Geschiedenis

Smalspoor een vergeten vorm van transport

In de eerste helft van de vorige eeuw speelde smalspoor, een verzamelnaam voor spoorwegen met een spoorwijdte kleiner dan die waarop NS rijdt, een belangrijke rol in het vervoer van mens en product. Door heel Nederland lagen tramlijntjes die het platteland ontsloten en in tal van bedrijven zorgde het smalspoor voor het vervoer van grondstoffen en eindproducten.
Een goed voorbeeld daarvan was de aannemerij. Bij wegen, dijken en kanalen in aanleg werd het beeld bepaald door grote aantallen stoomlocomotieven die met lange rijen kipwagens zand aan- of juist afvoerden. Grote aannemers hadden vaak tientallen locomotieven in eigendom, honderden kipwagens en ontelbare kilometers spoor. Er bestonden zelfs speciale bedrijven die locomotieven en rollend materieel verhuurden. Ook in andere bedrijfstakken speelde het smalspoor een grote rol. Bij papier- en machinefabrieken, bij waterleidingbedrijven, bij veenderijen en tuinderijen en onder- en bovengronds bij de Limburgse mijnen; zonder uitzondering zorgden de kleine locomotieven met hun trein van vaak speciaal ontworpen wagens voor prestaties van formaat. Feitelijk was het smalspoor de allereerste vorm van zwaar transport.

Maar dat is lang geleden. De meeste stoomtrammetjes legden het al snel af tegen de autobus. En in de jaren ’60 verdween de laatste tramlijn. Het industriële smalspoor hield het langer vol. Op veel steenfabrieken werden de stoomlocs nog vervangen door diesellocomotieven. Maar inmiddels is ook daar de inzet van smalspoor voltooid verleden tijd.

Ontstaan van de collectie

Wanneer iets, dat in het verleden zo gewoon was, dreigt te verdwijnen, zijn er altijd wel liefhebbers die met vereende krachten proberen de laatste exemplaren te redden. Zo ook op smalspoorgebied. In 1970 werd de Nederlandse Smalspoorweg Stichting (NSS) opgericht. Net op tijd om de laatste stoomlocomotieven in veiligheid te kunnen brengen, ruim op tijd om nog een respectabele collectie op te bouwen van wat hier ooit aan diesellocomotieven en rollend materieel heeft dienst gedaan.

══════════════════════════════

Opdrachten
**a)** In welk jaar werd volgens de tekst over smalspoor de Nederlandse Smalspoorweg Stichting opgericht?
**b)** Schrijf uit de vermeldingen letterlijk het stuk over vanaf de regel met "Munich: 17:25 -> 14:25" tot en met het einde van de vermeldingen. Laat de afbeeldingen weg.
De tekst en de vermeldingen hebben niets met elkaar te maken.

══════════════════════════════

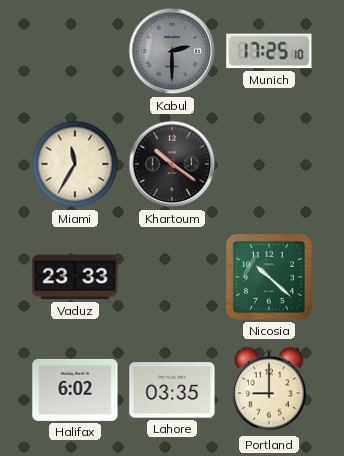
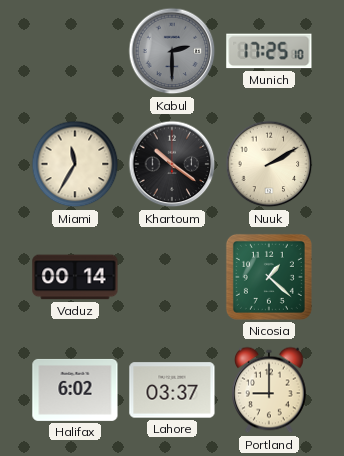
Nuuk: none -> 2:10
Vaduz: 23:33 -> 00:14
Nicosia: 10:22 -> 1:22
Lahore: 03:35 -> 03:37
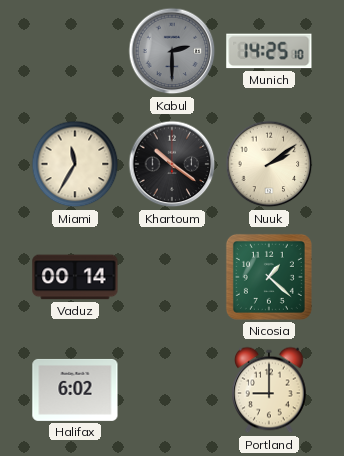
Munich: 17:25 -> 14:25
Nuuk: 2:10 -> 2:09
Lahore: 03:37 -> none
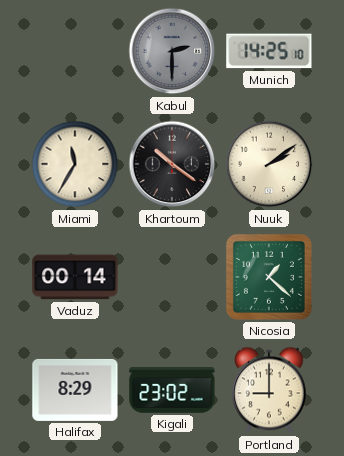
Halifax: 6:02 -> 8:29
Kigali: none -> 23:02
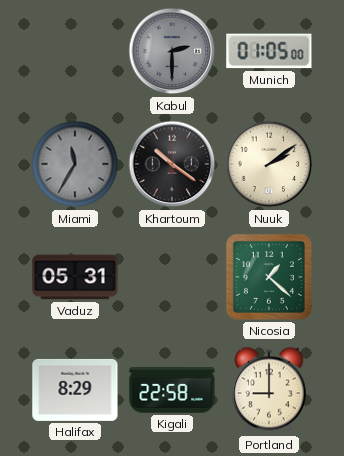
Munich: 14:25 -> 01:05
Miami dial: cream -> grey
Vaduz: 00:14 -> 05:31
Kigali: 23:02 -> 22:58
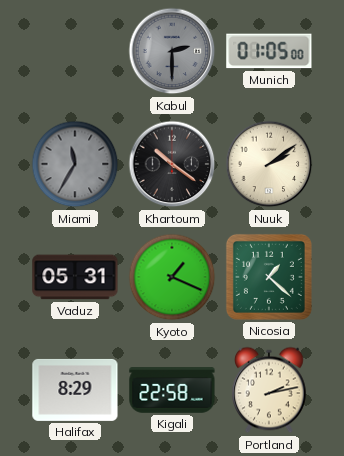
Kyoto: none -> 1:19
Portland: 9:00 -> 2:13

══════════════════════════════

Antwoorden per opdracht
**a)** In 1970.

**b)**
Munich: 17:25 -> 14:25
Nuuk: 2:10 -> 2:09
Lahore: 03:37 -> none
Halifax: 6:02 -> 8:29
Kigali: none -> 23:02
Munich: 14:25 -> 01:05
Miami dial: cream -> grey
Vaduz: 00:14 -> 05:31
Kigali: 23:02 -> 22:58
Kyoto: none -> 1:19
Portland: 9:00 -> 2:13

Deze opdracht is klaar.